Starpower: In Conversation with Kim Gordon
She’s crashed at Cindy Sherman’s place, she’s produced a Hole record, she’s collaborated with Yoko Ono and she’s an idol to the likes of Carrie Brownstein and Michael Stipe. There’s only one Kim Gordon, and in this episode of the Wheeler Centre podcast, she joins Fee B-Squared for a conversation recorded live at the Astor Theatre.
'It’s just my personal taste that I like to see things fall apart a little bit. Sometimes it makes it into something else, or it’s an experience that you would never have.'
Kim Gordon
Artist, record producer and founding member of noise-rock pioneers Sonic Youth, Kim Gordon is a cornerstone of American experimental rock. As Sonic Youth rose to prominence out of the post-punk, noise and visual art scenes in the 1980s – then achieved worldwide cult fame in the 1990s – Gordon stood out as a role model for countless women (and men) with her unmistakable voice and mercurial musical style. A presence of steely, inscrutable cool, she was, and remains, a figure of fascination for many fans.
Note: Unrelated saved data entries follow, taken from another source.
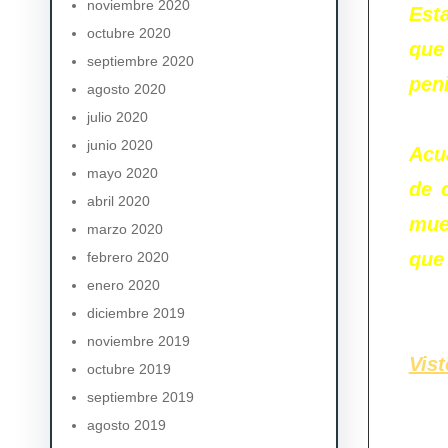
noviembre 2020
Est
octubre 2020
que
septiembre 2020
peni
agosto 2020
julio 2020
junio 2020
Acua
mayo 2020
de 
abril 2020
mue
marzo 2020
que
febrero 2020
enero 2020
diciembre 2019
noviembre 2019
Vis
octubre 2019
septiembre 2019
agosto 2019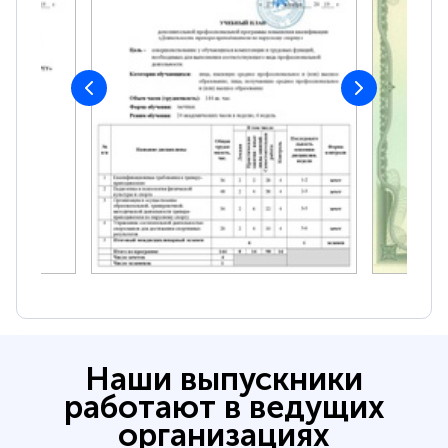
Наши выпускники
работают в ведущих
организациях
Sonic Youth’s last performance was in 2011. Four years later, Gordon wrote Girl in a Band – a memoir describing her formative years, marriage (to bandmate Thurston Moore) and career straddling the worlds of music and art. For several decades now, Gordon has maintained a steady creative output – not just in Sonic Youth but also in fashion, conceptual art and other music projects including her new experimental guitar duo, Body/Head.